Work to be completed - A word-for-word copy of the entries is needed, and it should contain no images.

Dataset entries
┌────────

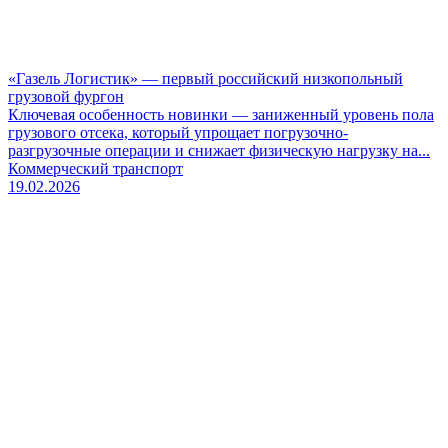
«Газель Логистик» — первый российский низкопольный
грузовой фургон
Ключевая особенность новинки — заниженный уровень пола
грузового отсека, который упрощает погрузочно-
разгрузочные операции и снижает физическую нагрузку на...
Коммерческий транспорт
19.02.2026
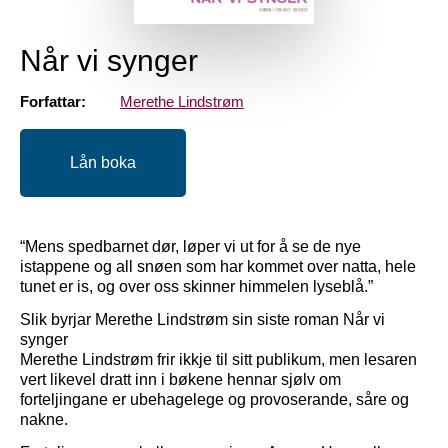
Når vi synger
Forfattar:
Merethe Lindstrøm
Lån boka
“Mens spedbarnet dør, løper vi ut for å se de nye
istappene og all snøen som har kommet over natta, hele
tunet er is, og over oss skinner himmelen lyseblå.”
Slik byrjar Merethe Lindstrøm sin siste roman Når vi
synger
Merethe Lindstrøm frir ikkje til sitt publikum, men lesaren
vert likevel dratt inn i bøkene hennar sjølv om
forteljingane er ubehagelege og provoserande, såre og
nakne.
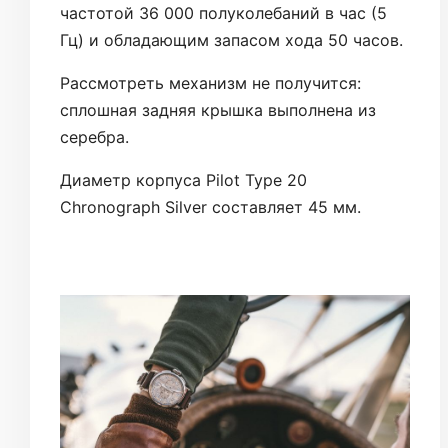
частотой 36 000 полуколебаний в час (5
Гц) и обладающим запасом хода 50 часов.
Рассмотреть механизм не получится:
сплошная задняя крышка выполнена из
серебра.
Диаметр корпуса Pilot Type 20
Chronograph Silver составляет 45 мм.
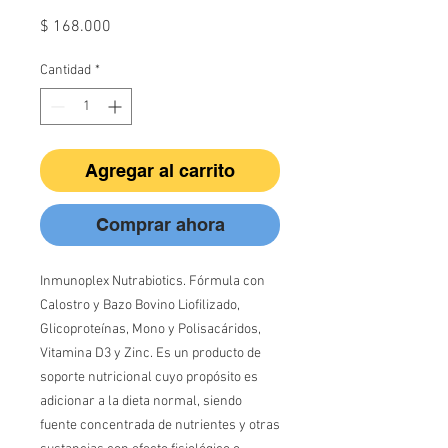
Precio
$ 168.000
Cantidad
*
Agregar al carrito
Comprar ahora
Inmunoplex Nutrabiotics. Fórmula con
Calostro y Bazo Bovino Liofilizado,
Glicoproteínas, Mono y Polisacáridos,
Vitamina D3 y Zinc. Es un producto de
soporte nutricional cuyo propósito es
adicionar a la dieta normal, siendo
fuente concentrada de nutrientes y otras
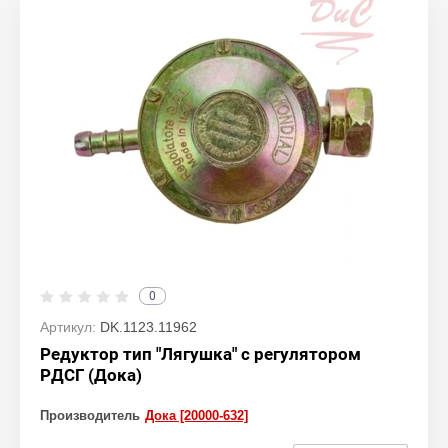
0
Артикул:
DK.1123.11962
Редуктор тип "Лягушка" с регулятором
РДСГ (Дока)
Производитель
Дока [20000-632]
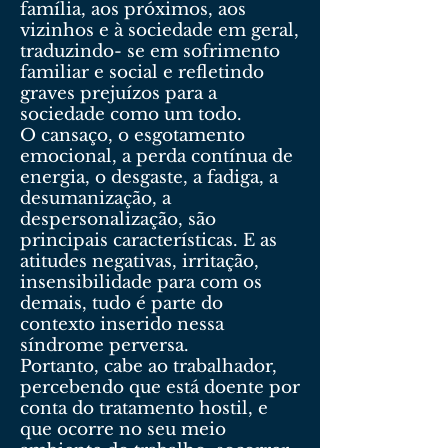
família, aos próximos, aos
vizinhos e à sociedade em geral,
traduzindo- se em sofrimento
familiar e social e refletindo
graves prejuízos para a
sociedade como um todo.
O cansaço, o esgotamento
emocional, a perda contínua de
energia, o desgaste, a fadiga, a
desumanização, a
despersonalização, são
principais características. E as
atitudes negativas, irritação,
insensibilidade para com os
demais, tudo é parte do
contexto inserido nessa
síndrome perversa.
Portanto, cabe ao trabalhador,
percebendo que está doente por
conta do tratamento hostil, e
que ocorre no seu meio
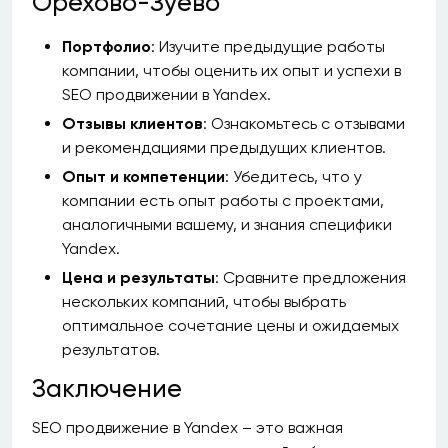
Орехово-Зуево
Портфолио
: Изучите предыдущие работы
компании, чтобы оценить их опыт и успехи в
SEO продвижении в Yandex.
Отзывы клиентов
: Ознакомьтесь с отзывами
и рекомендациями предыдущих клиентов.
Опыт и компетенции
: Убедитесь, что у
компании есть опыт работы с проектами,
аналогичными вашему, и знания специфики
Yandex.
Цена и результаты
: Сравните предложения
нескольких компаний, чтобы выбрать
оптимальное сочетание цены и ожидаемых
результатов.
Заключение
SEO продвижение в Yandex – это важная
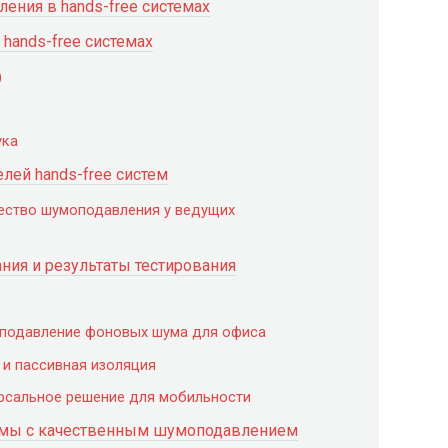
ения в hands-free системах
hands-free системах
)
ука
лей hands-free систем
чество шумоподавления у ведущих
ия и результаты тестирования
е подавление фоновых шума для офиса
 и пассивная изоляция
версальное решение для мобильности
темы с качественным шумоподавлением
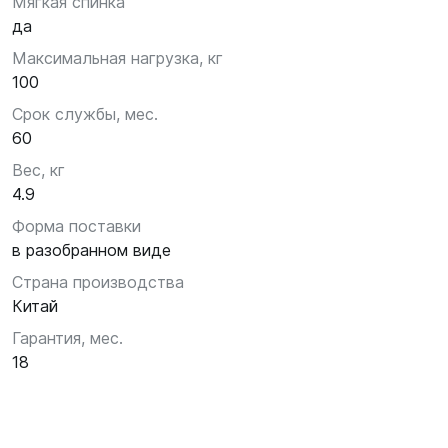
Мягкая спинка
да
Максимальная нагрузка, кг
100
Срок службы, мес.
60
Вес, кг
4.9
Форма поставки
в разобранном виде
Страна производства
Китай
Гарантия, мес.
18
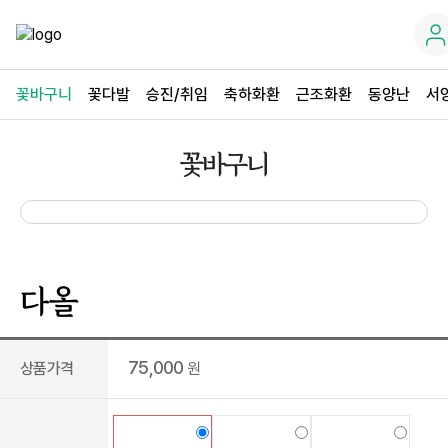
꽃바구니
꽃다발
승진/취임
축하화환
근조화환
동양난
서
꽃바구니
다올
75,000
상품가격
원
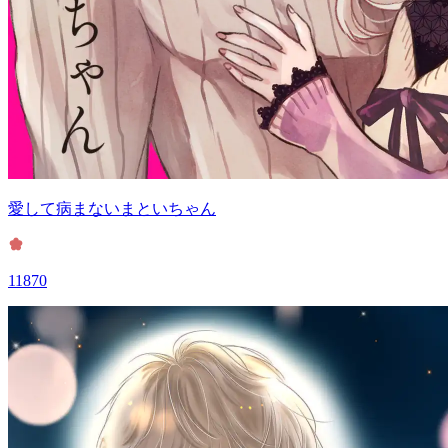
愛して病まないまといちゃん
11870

└────────

Result of the task -
«Газель Логистик» — первый российский низкопольный
грузовой фургон
Ключевая особенность новинки — заниженный уровень пола
грузового отсека, который упрощает погрузочно-
разгрузочные операции и снижает физическую нагрузку на...
Коммерческий транспорт
19.02.2026
Når vi synger
Forfattar:
Merethe Lindstrøm
Lån boka
“Mens spedbarnet dør, løper vi ut for å se de nye
istappene og all snøen som har kommet over natta, hele
tunet er is, og over oss skinner himmelen lyseblå.”
Slik byrjar Merethe Lindstrøm sin siste roman Når vi
synger
Merethe Lindstrøm frir ikkje til sitt publikum, men lesaren
vert likevel dratt inn i bøkene hennar sjølv om
forteljingane er ubehagelege og provoserande, såre og
nakne.
частотой 36 000 полуколебаний в час (5
Гц) и обладающим запасом хода 50 часов.
Рассмотреть механизм не получится:
сплошная задняя крышка выполнена из
серебра.
Диаметр корпуса Pilot Type 20
Chronograph Silver составляет 45 мм.
Precio
$ 168.000
Cantidad
*
Agregar al carrito
Comprar ahora
Inmunoplex Nutrabiotics. Fórmula con
Calostro y Bazo Bovino Liofilizado,
Glicoproteínas, Mono y Polisacáridos,
Vitamina D3 y Zinc. Es un producto de
soporte nutricional cuyo propósito es
adicionar a la dieta normal, siendo
fuente concentrada de nutrientes y otras
0
Артикул:
DK.1123.11962
Редуктор тип "Лягушка" с регулятором
РДСГ (Дока)
Производитель
Дока [20000-632]
família, aos próximos, aos
vizinhos e à sociedade em geral,
traduzindo- se em sofrimento
familiar e social e refletindo
graves prejuízos para a
sociedade como um todo.
O cansaço, o esgotamento
emocional, a perda contínua de
energia, o desgaste, a fadiga, a
desumanização, a
despersonalização, são
principais características. E as
atitudes negativas, irritação,
insensibilidade para com os
demais, tudo é parte do
contexto inserido nessa
síndrome perversa.
Portanto, cabe ao trabalhador,
percebendo que está doente por
conta do tratamento hostil, e
que ocorre no seu meio
Орехово-Зуево
Портфолио
: Изучите предыдущие работы
компании, чтобы оценить их опыт и успехи в
SEO продвижении в Yandex.
Отзывы клиентов
: Ознакомьтесь с отзывами
и рекомендациями предыдущих клиентов.
Опыт и компетенции
: Убедитесь, что у
компании есть опыт работы с проектами,
аналогичными вашему, и знания специфики
Yandex.
Цена и результаты
: Сравните предложения
нескольких компаний, чтобы выбрать
оптимальное сочетание цены и ожидаемых
результатов.
Заключение
SEO продвижение в Yandex – это важная
ения в hands-free системах
hands-free системах
)
ука
лей hands-free систем
чество шумоподавления у ведущих
ия и результаты тестирования
е подавление фоновых шума для офиса
 и пассивная изоляция
версальное решение для мобильности
темы с качественным шумоподавлением
Мягкая спинка
да
Максимальная нагрузка, кг
100
Срок службы, мес.
60
Вес, кг
4.9
Форма поставки
в разобранном виде
Страна производства
Китай
Гарантия, мес.
18
꽃바구니
꽃다발
승진/취임
축하화환
근조화환
동양난
서
꽃바구니
다올
75,000
상품가격
원
愛して病まないまといちゃん
11870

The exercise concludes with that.